Un point avec le pape dans un an
« L’Église ne fait pas assez », souffle de son côté Christopher, lui aussi agressé par un prêtre dans sa jeunesse. Évoquant un récent dossier qui a mis quatre ans à aboutir, l’homme au visage creusé souffle qu’il a « vraiment eu l’impression qu’on tentait de mettre tout cela sous cloche ».
Mais sa rencontre avec le pape est pour lui un « point de départ » salutaire. Le pape François a beaucoup écouté. Durant la rencontre, il semble que des noms d’évêques ou de prêtres belges peu enclins à faire la lumière sur certaines causes aient été évoqués.
« On a bien compris qu’il y avait une volonté de sa part. Quand on disait : ‘Il y a telle et telle personne avec qui ça ne va pas…’ Avec le pape c’est : ‘dehors, direct’ ». Le groupe de victimes aurait d’ailleurs pris rendez-vous avec le pontife argentin dans un an, histoire de faire le point.

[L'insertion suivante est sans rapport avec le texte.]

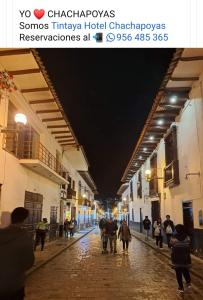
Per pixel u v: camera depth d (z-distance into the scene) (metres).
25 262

Durant les échanges, le pape François a confié qu’il n’existait selon lui pas de prescription aux crimes perpétrés au sein de l’Église. Il a aussi expliqué qu’un évêque qui couvre un dysfonctionnement avait la même responsabilité qu’un prêtre auteur d’abus.
Vendredi soir, dans la nonciature apostolique de Bruxelles, il n’y a pas eu de prière. Mais certaines victimes ont tenu à signifier au successeur de Pierre leur désir d’aider l’Église dans sa conversion.
« J’ai dit que je souhaitais prier pour l’Église », confie ainsi Christopher, reprenant devant le pape une parole du Notre Père. « Ne laisse pas l’Église entrer en tentation, de minimiser, de temporiser ou de mettre un couvercle là-dessus. Délivre-la du mal, c’est à dire de l’hypocrisie et du mensonge ».